Based on the alignment of seismic reflection events with lithology logging, the analysis focuses on the variation in sandstone thickness and the lateral continuity change of seismic events (Figure 5C). The Macedon member sandstone is divided vertically into top and base reservoirs (Figure 5). The top reservoir demonstrates strong lateral continuity and a layered development pattern (Figures 5A1, B1), while the base reservoir shows poor lateral continuity, only developing locally with an erosional-fill pattern (Figures 5A2, B2).

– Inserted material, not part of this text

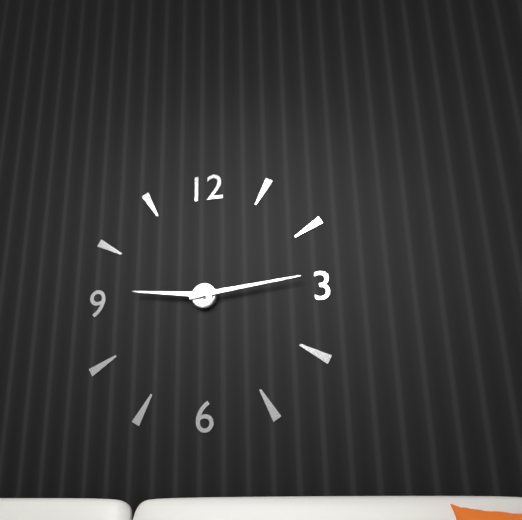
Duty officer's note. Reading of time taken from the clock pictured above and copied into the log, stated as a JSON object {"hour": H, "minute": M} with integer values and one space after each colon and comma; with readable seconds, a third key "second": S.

4.2.2 Stratal slices interpretation

Stratal slicing is a key technique for predicting sedimentary facies in seismic sedimentology (Zeng et al., 2012). Compared to traditional seismic interpretation of sand bodies, this technology offers certain advantages. The selection of stratal slicing methods primarily relies on the geological and structural characteristics of the study area. Currently, three methods are employed: time slicing, horizon slicing, and proportional slicing. Time slicing is appropriate for layered sand bodies and flat formations, but it does not consider variations in sedimentation rate over time and location. Horizon slicing is utilized for layered formations that are not flat. Proportional slicing considers changes in stratal thickness and sedimentation rate (Zeng et al., 2007), offering clear advantages over the first two methods, and it is a commonly used method in seismic sedimentology research. Given the intricate structure of the study area, this study employed the proportional slicing method for stratal slicing. Additionally, the extraction of various seismic attributes is also a commonly employed technique. Besides the results of the 90° phase adjustment, this study further extracted sweetness attributes. The sweetness attribute was derived from the combination of envelope amplitude and instantaneous frequency, making it particularly applicable in deep water clastic rock environments where there are significant acoustic impedance contrasts between sand and shale (Hart et al., 2008). Furthermore, the sweetness attribute can provide a semi-quantitative characterization of the net to gross ratio of the sand body (Hart et al., 2008).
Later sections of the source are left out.